Excerpt to read ::
• • • • • • •

If IORING_REG_RESTRICTIONS_MASK is set in the flags for an
IORING_REGISTER_RESTRICTIONS_TASK operation, then further restrictions
can be added to the current set. No restrictions may be relaxed this
way. If a current set exists, the passed in set is added to the current
set. If no current set exists, the new set applied will as the current
task io_uring restriction filter.

Signed-off-by: Jens Axboe <axboe@kernel.dk>
---
 include/uapi/linux/io_uring.h |  9 ++++++
 io_uring/register.c           | 54 ++++++++++++++++++++++++++---------
 2 files changed, 49 insertions(+), 14 deletions(-)

diff --git a/include/uapi/linux/io_uring.h b/include/uapi/linux/io_uring.h
index 3ecf9c1bfa2d..e39da481f14c 100644
--- a/include/uapi/linux/io_uring.h
+++ b/include/uapi/linux/io_uring.h
@@ -807,6 +807,15 @@ struct io_uring_restriction {
 	__u32 resv2[3];
 };
 
+enum {
+	/*
+	 * MASK operation to further restrict a filter set. Can clear opcodes
+	 * allowed for SQEs or register operations, clear allowed SQE flags,
+	 * and set further required SQE flags.
+	 */
+	IORING_REG_RESTRICTIONS_MASK	= (1U << 0),
+};
+
 struct io_uring_task_restriction {
 	__u16 flags;
 	__u16 nr_res;
diff --git a/io_uring/register.c b/io_uring/register.c
index 89254d0fbe79..552b22f6b2dc 100644
--- a/io_uring/register.c
+++ b/io_uring/register.c
@@ -104,7 +104,8 @@ static int io_register_personality(struct io_ring_ctx *ctx)

• • • • • • •

Supplied material ::
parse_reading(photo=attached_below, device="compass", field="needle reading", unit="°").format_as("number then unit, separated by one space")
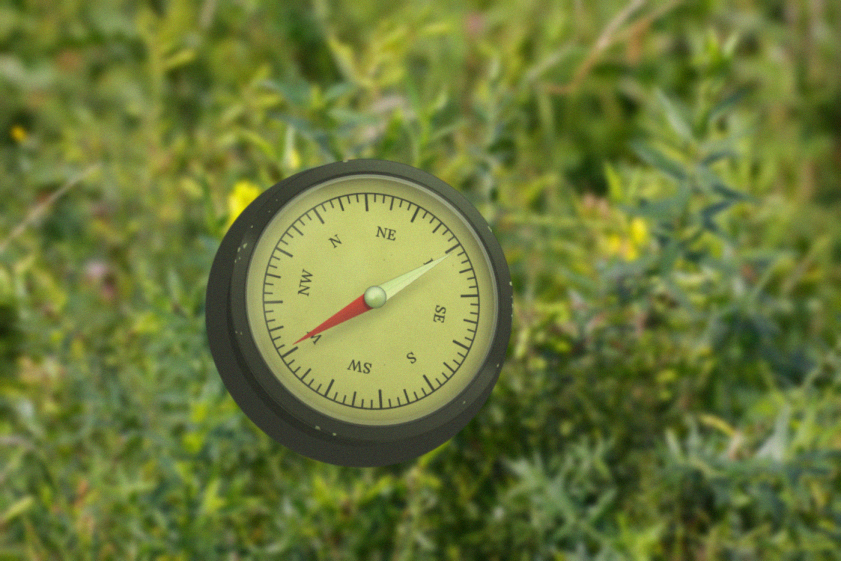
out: 272.5 °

• • • • • • •

Set of tasks ::
a - Repeat everything in the io_uring patch from "diff --git a/include/uapi/linux/io_uring.h" down to "required SQE flags.".
b - In the io_uring patch, what value is IORING_REG_RESTRICTIONS_MASK set to?
c - Resume the io_uring patch right after its final line.
The lines after the io_uring patch aren't needed here.

Answers by item number ::
a -
diff --git a/include/uapi/linux/io_uring.h b/include/uapi/linux/io_uring.h
index 3ecf9c1bfa2d..e39da481f14c 100644
--- a/include/uapi/linux/io_uring.h
+++ b/include/uapi/linux/io_uring.h
@@ -807,6 +807,15 @@ struct io_uring_restriction {
 	__u32 resv2[3];
 };
 
+enum {
+	/*
+	 * MASK operation to further restrict a filter set. Can clear opcodes
+	 * allowed for SQEs or register operations, clear allowed SQE flags,
+	 * and set further required SQE flags.

b - (1U << 0)

c -
 }
 
 static __cold int io_parse_restrictions(void __user *arg, unsigned int nr_args,
-					struct io_restriction *restrictions)
+					struct io_restriction *restrictions,
+					bool mask_it)
 {
 	struct io_uring_restriction *res;
 	size_t size;
@@ -122,32 +123,41 @@ static __cold int io_parse_restrictions(void __user *arg, unsigned int nr_args,
 		return PTR_ERR(res);
 
 	ret = -EINVAL;
-
 	for (i = 0; i < nr_args; i++) {
 		switch (res[i].opcode) {
 		case IORING_RESTRICTION_REGISTER_OP:
 			if (res[i].register_op >= IORING_REGISTER_LAST)
 				goto err;
-			__set_bit(res[i].register_op, restrictions->register_op);
+			if (mask_it)
+				__clear_bit(res[i].register_op, restrictions->register_op);
+			else
+				__set_bit(res[i].register_op, restrictions->register_op);
 			break;
 		case IORING_RESTRICTION_SQE_OP:
 			if (res[i].sqe_op >= IORING_OP_LAST)
 				goto err;
-			__set_bit(res[i].sqe_op, restrictions->sqe_op);
+			if (mask_it)
+				__clear_bit(res[i].sqe_op, restrictions->sqe_op);
+			else
+				__set_bit(res[i].sqe_op, restrictions->sqe_op);
 			break;
 		case IORING_RESTRICTION_SQE_FLAGS_ALLOWED:
-			restrictions->sqe_flags_allowed = res[i].sqe_flags;
+			if (mask_it)
+				restrictions->sqe_flags_allowed &= res[i].sqe_flags;
+			else
+				restrictions->sqe_flags_allowed = res[i].sqe_flags;
 			break;
 		case IORING_RESTRICTION_SQE_FLAGS_REQUIRED:
-			restrictions->sqe_flags_required = res[i].sqe_flags;
+			if (mask_it)
+				restrictions->sqe_flags_required |= res[i].sqe_flags;
+			else
+				restrictions->sqe_flags_required = res[i].sqe_flags;
 			break;
 		default:
 			goto err;
 		}
 	}
-
 	ret = 0;
-
 err:
 	kfree(res);
 	return ret;
@@ -166,7 +176,7 @@ static __cold int io_register_restrictions(struct io_ring_ctx *ctx,
 	if (ctx->restrictions.registered)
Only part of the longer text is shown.